Task directions:
Write the next part of the forum post on scaling Play with akka-http, starting right after its last sentence.

Page excerpt:
....

Need help understand how Play (with akka-http-core) can scale

I had posted a question (with great responses btw) about scaling a play-2.7 REST API with mongodb backend here if it helps to setup some context… Need help with load using akka.http or netty.http The original skeleton of the project was created from a play-scala-rest-sample with controller->handler->db-dispatcher->mongo-repository.

Could someone please explain how (from a very high level) play with akka (or netty) is supposed to scale to “millions of requests per second”. I do understand that at some point bigger hardware and perhaps some dispatcher tuning will help but what I am seeing just doesn’t make sense to me.

Scenario 1 - delay the controller response
In the play-scala-rest-api-example (https://github.com/bradrust/play-samples) I am “sleeping” a bit to simulate a service that might be slow. Maybe that isn’t the correct way to simulate something slow.

  def index: Action[AnyContent] = PostAction.async { implicit request =>
    logger.trace("index: ")
    for {
      _ <- Future.successful(logger.info("start"))
      m <- postResourceHandler.find
      _ <- pattern.after(2.seconds, system.scheduler)(Future.successful(Unit))
      _ <- Future.successful(logger.info("end"))
    } yield {
      Ok(Json.toJson(m))
    }
  }

But in that scenario, I can’t get an “ab” to succeed with concurrency of 300. Maybe this ab usage is wrong.
ab -c 300 -n 300 -s 120 localhost:9000/v1/posts
Which soon responds with
apr_socket_recv: Connection reset by peer (54)

Scenario 2 - my own dispatcher
I don’t have any code showing this but I have created my own dispatched and Actor configuration where from the controller I am doing an Ask. Inside of the actor I am doing the same “sleep” as above. Exactly the same results.

Here is my question I guess…
If my business-logic or handler is “slow”,… is there something that should help me out-of-the-box with Play 2.7 and akka-http (or netty)?

I understand there are A LOT of moving parts in large scale systems. I am just looking for some higher level explanation of “here is why play and akka scale” outside of the current Play marketing and documentation. Just seems like if my business-logic isn’t below 10ms then the only way to scale this is to pay a shit-ton of money for bigger hardware.

....

Supplied information:

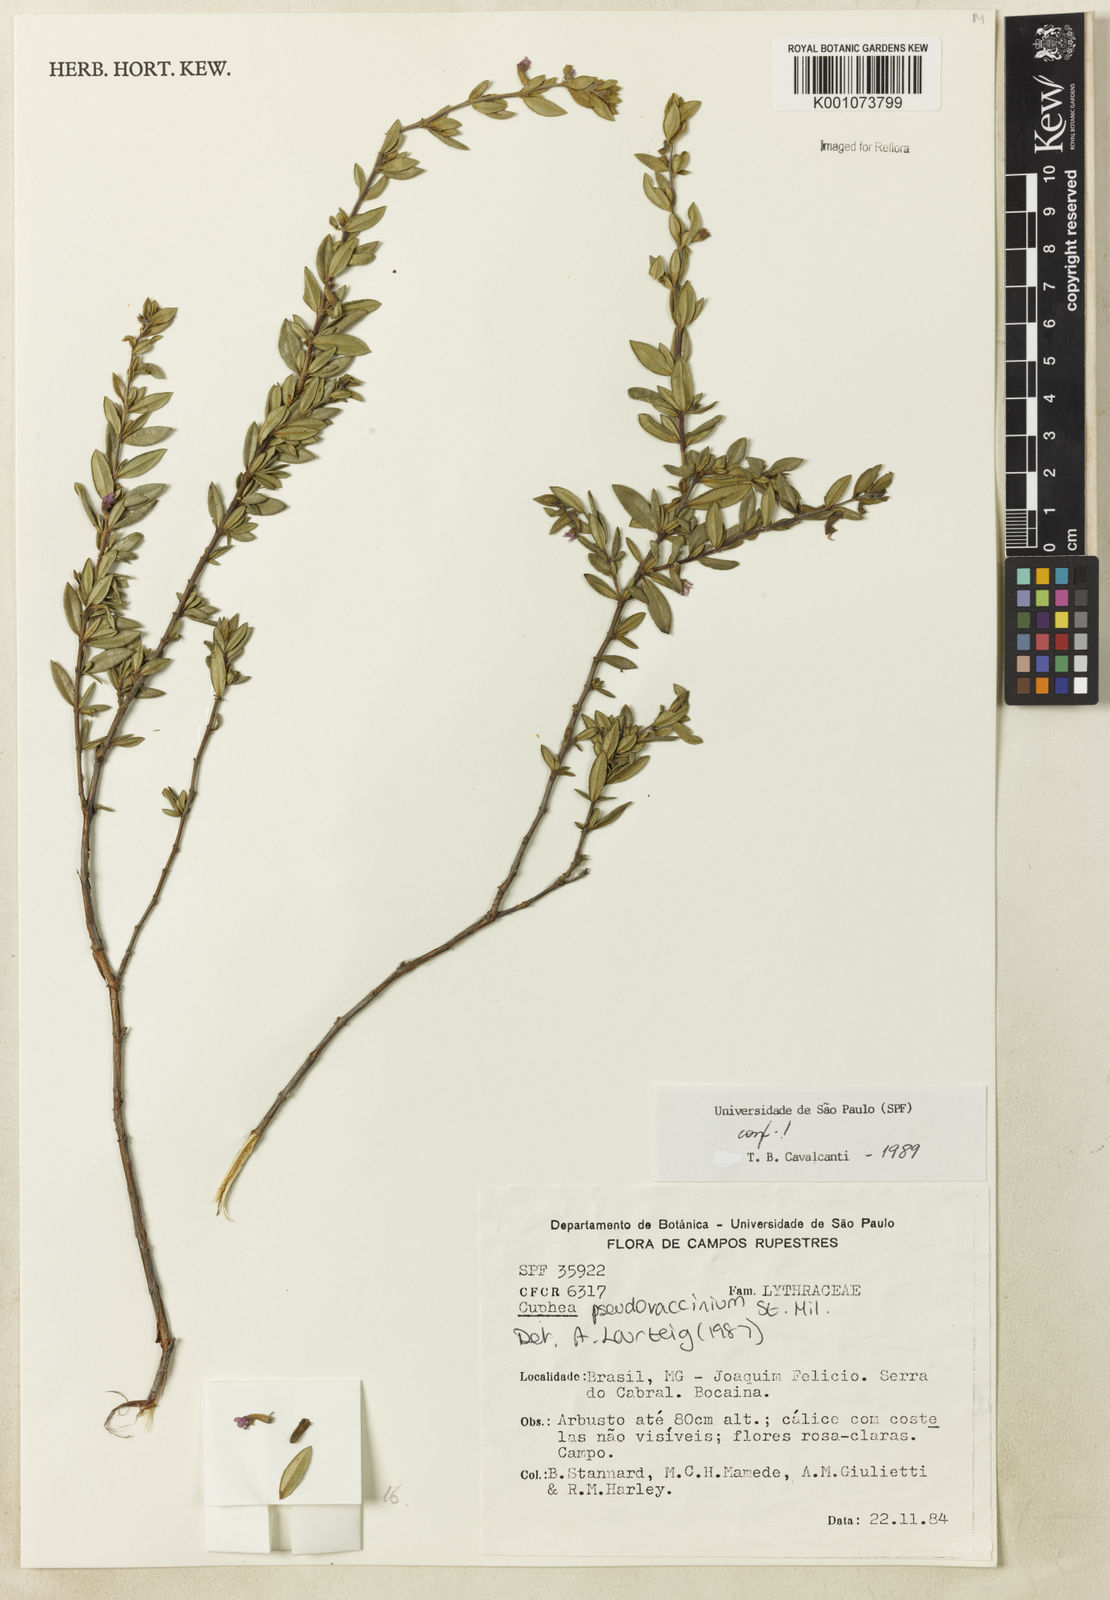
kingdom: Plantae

....

Output of the exercise:
If it matters, I seem to get the same results across numerous configurations

  • prod-ish Google cloud, kubernetes cluster, openjdk:11 (tried lots of JDK’s), 2G, 4CPU
  • dev-ish MacOs, runProd or run, Zulu11JDK
  • dev-ish Windows 10, lots of RAM and Cores.

This post seemed to be related … How play backpressures akka http connection flow?

I do not write/read Scala, so I am going to base this on your description. So you are using “sleep” to simulate the code for doing something (e.g. round trip to the database), is the sleep on the HTTP thread or another thread from a different pool? I am just wondering if putting it to sleep is blocking/holding the thread from the HTTP thread pool.

Actually, I think some of what I am seeing could be from the way I am trying to test. So It did appear to me that the “sleep” was on one of the akka.http threads.

I have since tried to immediately send (ask) a message to an Actor pool to ensure it is usual a different thread pool for business logic and any “sleeps” I still get some very non-scalable (IMHO) connections per second.

Does anyone have a configuration they could share where they are doing low-latency, high-concurrency akka-http play apps?

I am guessing you are using your own dispatcher, i.e. scenario #2 from above? I have not created custom dispatchers myself, I use the default out of box, and set up a separate thread pool (execution context) for my blocking DB operations (the DB driver is blocking), by following the Play Threadpool documentation.